Monday, January 26, 2015
When the wrong becomes the norm
Sam Smith, 2013 - One of the hazards of being a long time journalist is that you get used to some people doing bad things but most other people not giving much of a damn. It used to piss me off but eventually I began to take it for granted. Now I sometimes describe my efforts as drawing animals on the walls of a Lascaux cave of our time. Maybe someone will find it; most likely they won’t.
Yet, like Quakers and existentialists, you can still witness, even if you’ve lost faith, because it is the only chance you have. You either defend justice and the right thing or you become their silent subverter. Besides, much of what is going wrong is happening in the penumbra of power.
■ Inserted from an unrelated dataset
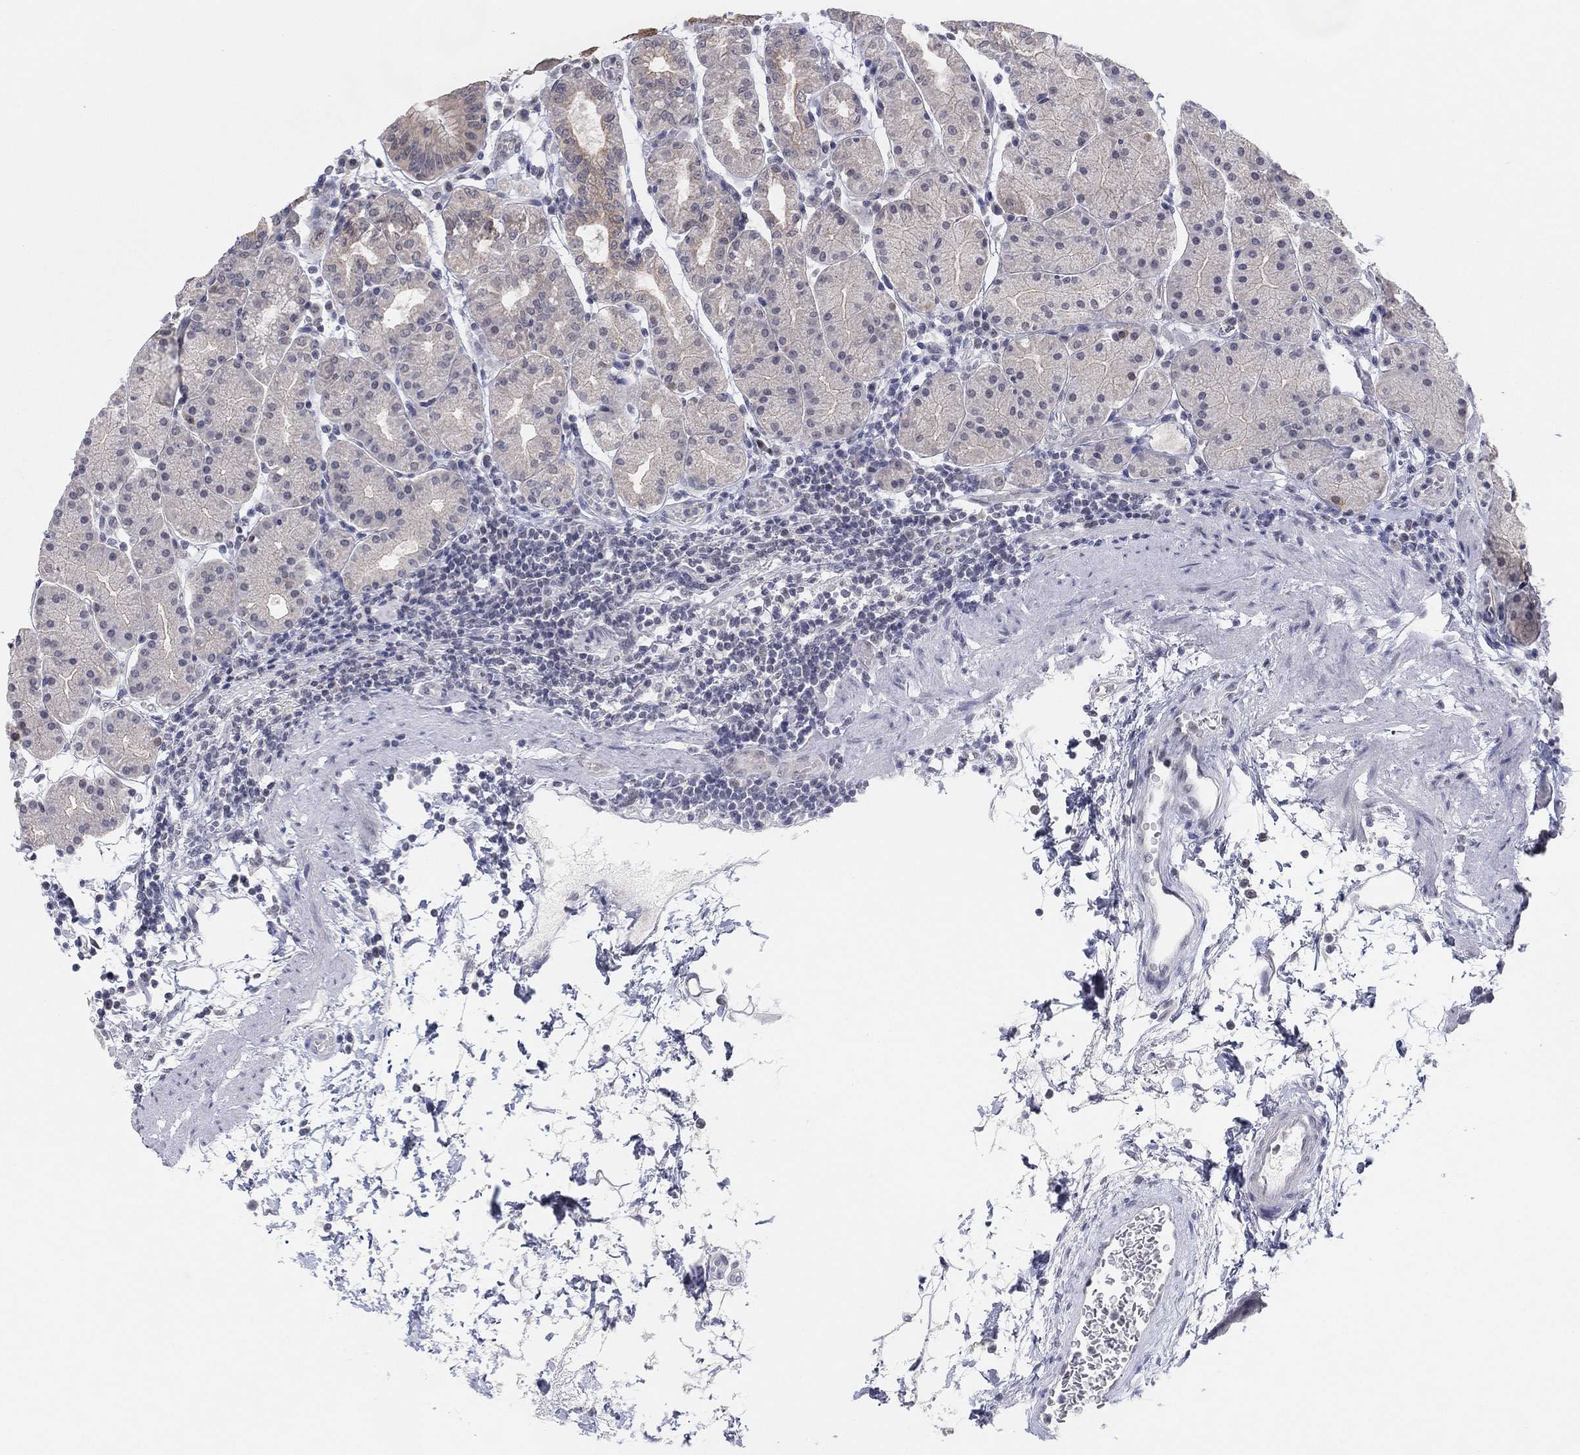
{"staining": {"intensity": "weak", "quantity": "25%-75%", "location": "cytoplasmic/membranous"}, "tissue": "stomach", "cell_type": "Glandular cells", "image_type": "normal", "snomed": [{"axis": "morphology", "description": "Normal tissue, NOS"}, {"axis": "topography", "description": "Stomach"}], "caption": "Glandular cells exhibit low levels of weak cytoplasmic/membranous staining in approximately 25%-75% of cells in normal human stomach.", "gene": "SLC22A2", "patient": {"sex": "male", "age": 54}}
If you live far enough away, live a life well removed, and occupy your mind with distant thoughts, loves and occupations, there is still much that sadly you have lost, but you and those around you at least remain remarkably freer than those caught in the trap at the top.
Rummaging through the unrecycled trash heap of the First American Republic, there are little things that still surprise me. Not great catastrophes but trivial matters that also seem deeply revealing.
Like the refusal to let a German author into America because of what he had written about the NSA. Or the Seal kidnappings in countries that are members of the United Nations but which we now treat as if we’re the Chicago cops of the world and they are just part of the global ghetto. Or the Clintons thugging a documentary producer out of his efforts before Hillary Clinton has even announced her campaign.
Small but nasty stuff that most, from perps to media to public, now just take as normal –little indicators of how we have given up.
Part of the dirty little reason for this is because the people who used to stand up against such things are far more typically afraid. Churches don’t want to lose their members, universities their big bucks from government and corporations, reporters their jobs, non-profits their funding from foundations that have become co-conspirators with those they once challenged,
I have always been fascinated with stories about, and interviews with, major criminals. How can they possibly justify such a life style? How do they really feel when they kill someone? But over time what I have learned from these interviews is that all you have to do is redefine normal and evil becomes just another routine day. The very absence of concern is what lets them act the way they do.
This works as well in politics as with Whitey Bulger. Which is why dictatorships often do not need military force to have their way. All they have to do is to get people to shrug their shoulders and look someplace else. As the French say, “It exists.”
The big story of America’s past few decades has been the normalization of wrong. We have lost the sort of major leaders who might challenge it, tell us why it is wrong, and build alternatives.
To be sure, plenty of the less powerful are still on the case, but never in my lifetime have I seen such little support for a better way coming from places like Capitol Hill, churches, universities, and those folks who dub themselves “public intellectuals.”
But while I’m short on faith, I still have a few dreams, one of which is that some black, latino, labor, ecological, youth and women’s organizations will finally discover how to stop defending just their own back yard, and join together in a movement that will make the Tea Party seem a minor anachronism. The numbers are there, the will is waiting, and the soul is just slumbering awaiting the sound of joyous rebellion and creation.
Try it.
And if you need me, you can find me in one of those caves painting animals on the wall.